#### Document passage ####

Open research – Professional Amateurs – Science in Action

I recently wrote a post that touched upon openness of and elitism in education. I just wanted to express a few more quick thoughts on this, though it is something I intend to return to with a more in-depth look at open education and resources.

I feel the elitism of universities doesn’t lie with who is allowed to become a students, it is more related to the fact that resources are securely tied up within universities making those resources inaccessible to the majority. Resources in this context could be books or journals (hard copies or online with paid for institutional subscriptions), the academic discourse, the talents of faculty, the research equipment and facilities, past Ph.D. theses, etc. In addition, it relates to the subjects and specific topics that are deemed to be worthy of teaching or researching, or what the funders deem so.

Universities deal in the currency of degrees, a passport in society. Why in times of recession, such as at present, should it be that otherwise capable individuals are denied their chance of a degree passport because the government puts a squeeze on the number of places available in order to balance the books? A further point is the question of assessment, and is it really a useful measure, or is the ongoing presentation of someone’s work, either within a university or indeed outside it (informal learning), a better reflection of their capabilities and abilities? Indeed, evidence is beginning to accumulate indicating that those who present their work using social media place themselves in a more advantageous position for employment. And shouldn’t publicly funded research be in the public domain anyway? I’ve previously written about Open Notebook Science.

I can envisage how much of this could be opened up to greater access, but I was having a problem with scientific equipment and facilities and how that might be liberated.

There have been some interesting examples where institution based science projects have reached out to the public for assistance. There was SETI were you signed up and your computer were utilized while it was on (and you weren’t using it) to process data to search for extra-terrestrial life. Then I recall a project were public volunteers were called for to look for new astronomical bodies in tens of thousands of photographs of space; these were provided online and after doing a test to see how accurately you could assess the images you could process the live data. It was discovered that humans were much better at seeing differences in the data than if the processing was done electronically with image recognition.

Therefore, in a rather detached way people were participating in scientific research.

####

(What you will do)
**a.** From the post on open research, transcribe the passage from "There have been" up to and including "with image recognition.".
**b.** List the examples of university resources that the post on open research names.
**c.** According to the post on open research, why are universities elitist?

#### Extracted material ####

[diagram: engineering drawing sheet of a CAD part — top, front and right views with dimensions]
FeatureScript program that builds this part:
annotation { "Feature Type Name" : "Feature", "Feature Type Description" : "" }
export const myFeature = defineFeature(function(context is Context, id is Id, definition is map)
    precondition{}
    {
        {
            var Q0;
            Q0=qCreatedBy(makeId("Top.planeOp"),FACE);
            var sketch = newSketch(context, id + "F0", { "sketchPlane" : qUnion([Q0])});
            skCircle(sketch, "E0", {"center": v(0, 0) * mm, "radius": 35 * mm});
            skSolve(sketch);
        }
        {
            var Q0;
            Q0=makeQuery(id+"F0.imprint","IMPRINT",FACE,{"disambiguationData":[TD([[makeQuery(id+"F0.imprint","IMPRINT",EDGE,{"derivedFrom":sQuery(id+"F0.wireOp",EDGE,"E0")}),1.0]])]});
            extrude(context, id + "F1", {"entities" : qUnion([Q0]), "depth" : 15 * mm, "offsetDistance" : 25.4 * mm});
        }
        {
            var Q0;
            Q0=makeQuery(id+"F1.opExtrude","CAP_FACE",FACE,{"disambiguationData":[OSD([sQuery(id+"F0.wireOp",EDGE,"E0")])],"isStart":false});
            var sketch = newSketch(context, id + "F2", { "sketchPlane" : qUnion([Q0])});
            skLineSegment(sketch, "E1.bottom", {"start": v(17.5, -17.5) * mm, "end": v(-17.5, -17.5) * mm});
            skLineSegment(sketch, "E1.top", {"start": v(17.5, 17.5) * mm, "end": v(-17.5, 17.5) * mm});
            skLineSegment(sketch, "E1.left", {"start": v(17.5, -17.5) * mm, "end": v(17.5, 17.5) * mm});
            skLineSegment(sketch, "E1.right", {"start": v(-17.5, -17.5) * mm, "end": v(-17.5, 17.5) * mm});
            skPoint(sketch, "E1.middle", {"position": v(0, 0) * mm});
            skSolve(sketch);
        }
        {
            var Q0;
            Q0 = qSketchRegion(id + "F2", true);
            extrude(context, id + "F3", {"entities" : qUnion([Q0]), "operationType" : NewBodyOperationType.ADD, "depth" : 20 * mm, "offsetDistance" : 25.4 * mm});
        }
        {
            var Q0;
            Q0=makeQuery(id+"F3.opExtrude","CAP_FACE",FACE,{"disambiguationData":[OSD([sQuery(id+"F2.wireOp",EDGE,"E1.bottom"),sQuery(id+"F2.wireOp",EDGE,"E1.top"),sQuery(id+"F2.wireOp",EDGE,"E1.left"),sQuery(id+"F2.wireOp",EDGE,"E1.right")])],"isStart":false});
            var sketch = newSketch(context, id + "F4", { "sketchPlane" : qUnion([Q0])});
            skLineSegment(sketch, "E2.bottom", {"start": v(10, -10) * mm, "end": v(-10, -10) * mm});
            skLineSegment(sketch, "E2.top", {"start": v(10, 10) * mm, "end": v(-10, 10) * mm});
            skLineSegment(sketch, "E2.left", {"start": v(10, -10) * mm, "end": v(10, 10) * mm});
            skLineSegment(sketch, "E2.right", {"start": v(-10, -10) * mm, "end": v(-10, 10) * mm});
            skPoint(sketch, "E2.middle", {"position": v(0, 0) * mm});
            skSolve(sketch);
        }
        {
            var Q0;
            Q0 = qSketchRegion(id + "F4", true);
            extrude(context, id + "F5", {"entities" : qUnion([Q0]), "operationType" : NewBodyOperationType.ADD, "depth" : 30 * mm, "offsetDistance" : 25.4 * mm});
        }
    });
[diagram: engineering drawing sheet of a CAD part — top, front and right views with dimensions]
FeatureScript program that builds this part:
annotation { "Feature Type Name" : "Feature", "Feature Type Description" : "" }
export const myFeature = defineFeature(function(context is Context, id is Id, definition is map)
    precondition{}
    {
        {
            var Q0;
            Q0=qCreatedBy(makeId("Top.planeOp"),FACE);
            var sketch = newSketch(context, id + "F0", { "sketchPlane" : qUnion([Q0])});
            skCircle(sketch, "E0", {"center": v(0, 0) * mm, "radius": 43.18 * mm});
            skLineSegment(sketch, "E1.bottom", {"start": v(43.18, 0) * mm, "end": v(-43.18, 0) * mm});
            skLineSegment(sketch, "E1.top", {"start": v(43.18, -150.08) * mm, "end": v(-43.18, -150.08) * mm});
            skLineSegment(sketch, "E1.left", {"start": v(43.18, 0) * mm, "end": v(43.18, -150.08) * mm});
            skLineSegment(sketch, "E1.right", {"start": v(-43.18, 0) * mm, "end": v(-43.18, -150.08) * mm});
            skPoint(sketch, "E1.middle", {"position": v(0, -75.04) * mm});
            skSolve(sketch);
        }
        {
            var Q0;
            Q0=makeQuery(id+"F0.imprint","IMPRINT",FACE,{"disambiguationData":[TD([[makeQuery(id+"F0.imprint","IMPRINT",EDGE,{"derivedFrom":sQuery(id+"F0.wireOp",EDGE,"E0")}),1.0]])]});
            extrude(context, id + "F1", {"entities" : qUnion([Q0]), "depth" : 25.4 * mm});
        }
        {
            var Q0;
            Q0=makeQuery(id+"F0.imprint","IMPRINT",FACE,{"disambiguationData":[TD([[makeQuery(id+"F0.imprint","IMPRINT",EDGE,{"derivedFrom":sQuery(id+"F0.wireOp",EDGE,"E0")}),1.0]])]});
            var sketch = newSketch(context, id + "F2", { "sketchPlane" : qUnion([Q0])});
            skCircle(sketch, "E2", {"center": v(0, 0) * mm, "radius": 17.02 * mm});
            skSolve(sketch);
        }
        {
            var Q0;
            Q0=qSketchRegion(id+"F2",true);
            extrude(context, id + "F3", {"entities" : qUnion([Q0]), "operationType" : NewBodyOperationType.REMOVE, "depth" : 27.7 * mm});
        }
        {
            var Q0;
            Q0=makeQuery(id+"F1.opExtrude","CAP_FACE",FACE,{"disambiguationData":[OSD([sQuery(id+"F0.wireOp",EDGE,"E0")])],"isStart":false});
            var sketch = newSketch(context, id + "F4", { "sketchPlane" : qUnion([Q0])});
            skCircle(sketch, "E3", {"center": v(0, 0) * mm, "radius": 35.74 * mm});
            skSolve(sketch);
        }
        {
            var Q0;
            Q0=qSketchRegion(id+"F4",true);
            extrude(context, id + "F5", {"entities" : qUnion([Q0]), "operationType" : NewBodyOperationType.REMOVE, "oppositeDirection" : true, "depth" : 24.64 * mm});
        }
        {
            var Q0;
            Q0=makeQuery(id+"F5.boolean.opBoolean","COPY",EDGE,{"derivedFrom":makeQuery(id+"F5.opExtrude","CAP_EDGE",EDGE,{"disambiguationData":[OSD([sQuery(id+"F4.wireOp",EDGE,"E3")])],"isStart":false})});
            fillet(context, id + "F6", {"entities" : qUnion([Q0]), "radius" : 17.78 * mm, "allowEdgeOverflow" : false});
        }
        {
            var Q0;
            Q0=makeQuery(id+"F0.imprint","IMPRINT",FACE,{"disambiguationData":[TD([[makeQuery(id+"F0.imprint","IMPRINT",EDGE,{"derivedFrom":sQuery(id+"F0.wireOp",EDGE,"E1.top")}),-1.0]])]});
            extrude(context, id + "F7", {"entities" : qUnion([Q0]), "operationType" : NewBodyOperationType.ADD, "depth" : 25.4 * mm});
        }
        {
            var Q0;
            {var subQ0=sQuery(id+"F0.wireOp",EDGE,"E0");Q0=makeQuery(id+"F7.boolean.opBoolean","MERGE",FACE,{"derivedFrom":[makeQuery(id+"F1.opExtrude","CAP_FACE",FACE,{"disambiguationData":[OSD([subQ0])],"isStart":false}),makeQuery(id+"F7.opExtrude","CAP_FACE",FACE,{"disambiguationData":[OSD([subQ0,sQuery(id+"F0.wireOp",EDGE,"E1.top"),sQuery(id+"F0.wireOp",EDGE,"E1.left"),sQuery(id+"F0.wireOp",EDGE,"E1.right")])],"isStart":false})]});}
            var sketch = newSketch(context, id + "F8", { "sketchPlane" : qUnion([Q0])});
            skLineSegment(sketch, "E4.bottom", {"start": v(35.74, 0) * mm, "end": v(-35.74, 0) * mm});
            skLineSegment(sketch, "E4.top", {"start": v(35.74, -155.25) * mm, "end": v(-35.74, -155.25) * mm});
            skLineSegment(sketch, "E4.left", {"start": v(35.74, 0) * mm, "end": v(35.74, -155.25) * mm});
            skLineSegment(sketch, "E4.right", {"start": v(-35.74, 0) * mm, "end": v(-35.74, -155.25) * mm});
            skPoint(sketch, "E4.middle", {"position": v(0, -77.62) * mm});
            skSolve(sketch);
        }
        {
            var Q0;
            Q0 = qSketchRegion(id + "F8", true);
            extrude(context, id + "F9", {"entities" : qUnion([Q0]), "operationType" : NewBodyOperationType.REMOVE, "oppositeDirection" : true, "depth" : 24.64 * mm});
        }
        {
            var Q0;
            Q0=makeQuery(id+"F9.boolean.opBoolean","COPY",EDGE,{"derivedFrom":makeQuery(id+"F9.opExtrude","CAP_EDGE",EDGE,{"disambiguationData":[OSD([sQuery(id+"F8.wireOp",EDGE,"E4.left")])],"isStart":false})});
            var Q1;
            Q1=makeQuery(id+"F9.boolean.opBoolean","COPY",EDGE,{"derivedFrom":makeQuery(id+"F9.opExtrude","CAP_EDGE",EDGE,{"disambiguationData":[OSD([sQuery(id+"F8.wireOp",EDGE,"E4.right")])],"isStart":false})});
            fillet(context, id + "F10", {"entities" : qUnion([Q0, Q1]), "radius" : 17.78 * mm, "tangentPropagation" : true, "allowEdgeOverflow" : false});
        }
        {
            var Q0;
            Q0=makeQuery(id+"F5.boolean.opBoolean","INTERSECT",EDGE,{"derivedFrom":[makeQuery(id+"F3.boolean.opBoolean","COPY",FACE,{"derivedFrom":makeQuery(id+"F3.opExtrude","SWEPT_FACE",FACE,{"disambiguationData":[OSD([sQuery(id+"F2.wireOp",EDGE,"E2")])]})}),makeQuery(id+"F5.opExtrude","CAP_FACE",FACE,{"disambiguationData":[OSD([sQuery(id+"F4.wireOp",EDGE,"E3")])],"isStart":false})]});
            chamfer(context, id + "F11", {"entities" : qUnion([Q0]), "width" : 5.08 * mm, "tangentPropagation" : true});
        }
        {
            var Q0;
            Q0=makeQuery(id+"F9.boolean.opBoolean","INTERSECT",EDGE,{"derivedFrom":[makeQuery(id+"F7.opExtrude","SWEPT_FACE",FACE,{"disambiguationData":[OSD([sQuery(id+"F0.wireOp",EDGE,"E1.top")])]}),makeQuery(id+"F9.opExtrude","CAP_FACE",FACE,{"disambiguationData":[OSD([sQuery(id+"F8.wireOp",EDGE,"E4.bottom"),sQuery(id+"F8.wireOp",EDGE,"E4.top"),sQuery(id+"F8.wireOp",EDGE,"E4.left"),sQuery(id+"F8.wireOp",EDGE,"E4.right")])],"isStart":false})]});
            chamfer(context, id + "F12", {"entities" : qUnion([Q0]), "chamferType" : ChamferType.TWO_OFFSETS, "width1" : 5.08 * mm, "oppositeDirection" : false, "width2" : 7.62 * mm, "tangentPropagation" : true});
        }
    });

####

(List of answers)
**a.**
There have been some interesting examples where institution based science projects have reached out to the public for assistance. There was SETI were you signed up and your computer were utilized while it was on (and you weren’t using it) to process data to search for extra-terrestrial life. Then I recall a project were public volunteers were called for to look for new astronomical bodies in tens of thousands of photographs of space; these were provided online and after doing a test to see how accurately you could assess the images you could process the live data. It was discovered that humans were much better at seeing differences in the data than if the processing was done electronically with image recognition.

**b.**
- Books or journals (hard copies or online with paid-for institutional subscriptions)
- The academic discourse
- The talents of faculty
- The research equipment and facilities
- Past Ph.D. theses

**c.** The post holds that university elitism has less to do with who may become a student. It comes from resources being securely tied up within universities, which makes those resources inaccessible to the majority.